[HONDA] MotoGP Rd.12 ペドロサ2連勝。今季3勝目を達成

インディアナポリスGPからの連戦となった第12戦チェコGPは、予選3番手から好スタートを切り、レース中盤に首位に立ったダニ・ペドロサ(Repsol Honda Team)が優勝しました。インディアナポリスGPから2連勝を達成したペドロサは、これで今季3勝目を達成。今大会2位で総合首位のホルヘ・ロレンソ(ヤマハ)とのポイント差を、18点から13点とし、念願のチャンピオン獲得に一歩前進しました。
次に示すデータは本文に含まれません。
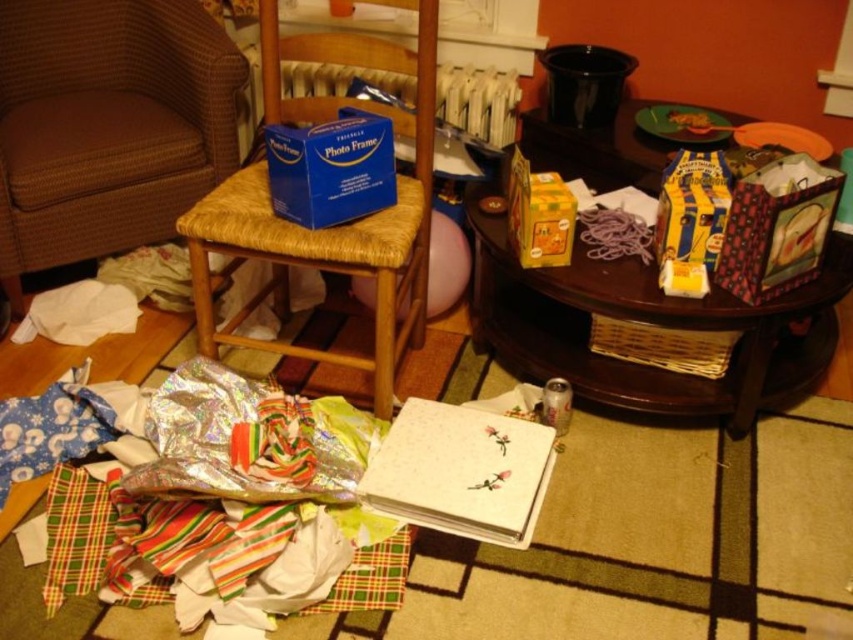
Question: Which of these objects is positioned farthest from the yellow cardboard box at center?

Choices:
 (A) brown woven armchair at left
 (B) woodenside table at right
 (C) brown woven chair at left
 (D) blue cardboard photo frame at center

Answer: (A)

Question: Which point appears closest to the camera in this image?

Choices:
 (A) (822, 275)
 (B) (236, 209)
 (C) (135, 150)
 (D) (567, 244)

Answer: (B)

Question: Is blue cardboard photo frame at center below yellow cardboard box at center?

Choices:
 (A) no
 (B) yes

Answer: (A)

Question: Is woodenside table at right positioned in front of blue cardboard photo frame at center?

Choices:
 (A) no
 (B) yes

Answer: (A)

Question: Does woodenside table at right appear over yellow cardboard box at center?

Choices:
 (A) no
 (B) yes

Answer: (A)

Question: Which object is farther from the camera taking this photo?

Choices:
 (A) woodenside table at right
 (B) brown woven armchair at left
 (C) blue cardboard photo frame at center
 (D) yellow cardboard box at center

Answer: (B)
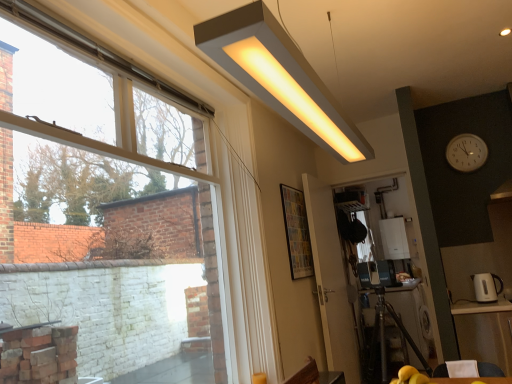
Question: Is white glossy electric kettle at right, placed as the second appliance when sorted from right to left, shorter than transparent plastic screen door at center, the second screen door from the right?

Choices:
 (A) no
 (B) yes

Answer: (B)

Question: Is the surface of white glossy electric kettle at right, which is the 1th appliance from front to back, in direct contact with transparent plastic screen door at center, the first screen door positioned from the left?

Choices:
 (A) no
 (B) yes

Answer: (A)

Question: From the image's perspective, does white glossy electric kettle at right, which is the second appliance from back to front, appear higher than transparent plastic screen door at center, the first screen door positioned from the left?

Choices:
 (A) yes
 (B) no

Answer: (A)

Question: Considering the relative positions of white glossy electric kettle at right, placed as the second appliance when sorted from right to left, and transparent plastic screen door at center, the first screen door positioned from the left, in the image provided, is white glossy electric kettle at right, placed as the second appliance when sorted from right to left, to the left of transparent plastic screen door at center, the first screen door positioned from the left, from the viewer's perspective?

Choices:
 (A) yes
 (B) no

Answer: (B)

Question: Considering the relative sizes of white glossy electric kettle at right, which is the 1th appliance from front to back, and transparent plastic screen door at center, the first screen door positioned from the left, in the image provided, is white glossy electric kettle at right, which is the 1th appliance from front to back, taller than transparent plastic screen door at center, the first screen door positioned from the left,?

Choices:
 (A) no
 (B) yes

Answer: (A)

Question: Is white glossy electric kettle at right, which is the 1th appliance from front to back, outside transparent plastic screen door at center, the first screen door positioned from the left?

Choices:
 (A) yes
 (B) no

Answer: (A)

Question: Could you tell me if transparent plastic screen door at center, the first screen door positioned from the left, is facing wooden table at lower right, the first table in the back-to-front sequence?

Choices:
 (A) no
 (B) yes

Answer: (A)

Question: Can you confirm if transparent plastic screen door at center, the second screen door from the right, is positioned to the right of wooden table at lower right, the first table in the back-to-front sequence?

Choices:
 (A) yes
 (B) no

Answer: (B)

Question: Can you confirm if transparent plastic screen door at center, the first screen door positioned from the left, is shorter than wooden table at lower right, the first table in the back-to-front sequence?

Choices:
 (A) yes
 (B) no

Answer: (B)

Question: Is transparent plastic screen door at center, the second screen door from the right, looking in the opposite direction of wooden table at lower right, the first table in the back-to-front sequence?

Choices:
 (A) no
 (B) yes

Answer: (A)

Question: From a real-world perspective, is transparent plastic screen door at center, the first screen door positioned from the left, under wooden table at lower right, acting as the 2th table starting from the front?

Choices:
 (A) no
 (B) yes

Answer: (A)

Question: Does transparent plastic screen door at center, the second screen door from the right, come behind wooden table at lower right, acting as the 2th table starting from the front?

Choices:
 (A) no
 (B) yes

Answer: (A)

Question: Considering the relative sizes of white plastic clock at upper right and transparent glass window at upper left in the image provided, is white plastic clock at upper right thinner than transparent glass window at upper left?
ペドロサは今大会、インディアナポリスGPからの好調をキープし、フリー走行ではライバルを圧倒する速さを見せました。しかし、予選では痛恨の転倒を喫し、リズムを崩して3番手。2戦連続のポールポジション(PP)を逃して、やや不安を抱える決勝となりました。しかし、ウエットコンディションで行われたウオームアップで好調を確認。そして、ドライコンディションで行われた決勝では、ロレンソとマッチレースを繰り広げ、最終ラップに一度は首位を譲りますが、最終コーナーの攻防で逆転しました。

第10戦アメリカGPは、エンジン、車体ともに一新されたニューマシンで3位に入り、セットアップが進んだ第11戦インディアナポリスGPでは同サーキットで自身2度目の優勝。今大会は最高峰クラスでブルノ初優勝を達成し、125cc、250ccに続いて3クラス制覇となりました。

その後方では、予選7番手から決勝に挑んだステファン・ブラドル(LCR Honda MotoGP)が、オープニングラップ7番手から、5周目にアルバロ・バウティスタ(Team San Carlo Honda Gresini)を抜いて6番手に浮上。9周目にはバレンティーノ・ロッシ(ドゥカティ)をかわして5番手に浮上すると、そのまま後続を引き離してフィニッシュしました。予選8番手からスタートし、ブラドル、ロッシと5番手争いのグループを形成したバウティスタは、中盤にロッシをかわし、ブラドルを視野に入れながら6位でチェッカーを受けました。

CRTマシンで出場のミケーレ・ピロ(Team San Carlo Honda Gresini)は、予選14番手から決勝も14位でフィニッシュ。5戦ぶりの完走でポイントを獲得しました。

Moto2クラスは、マルク・マルケス(Team CatalunyaCaixa Repsol)、トーマス・ルティ(Interwetten-Paddock)、ポル・エスパルガロ(Pons 40 HP Tuenti)、アンドレア・イアンノーネ(Speed Master)の4選手がトップグループを形成。し烈な優勝争いとなりましたが、終始2番手を走行し、ラスト3周で首位に浮上したマルケスが今季6勝目を達成しました。好スタートを切って終盤までトップを走ったルティが2位。エスパルガロ、イアンノーネが僅差で続きました。トップ4台の差は、わずか0.510秒という厳しい戦いでした。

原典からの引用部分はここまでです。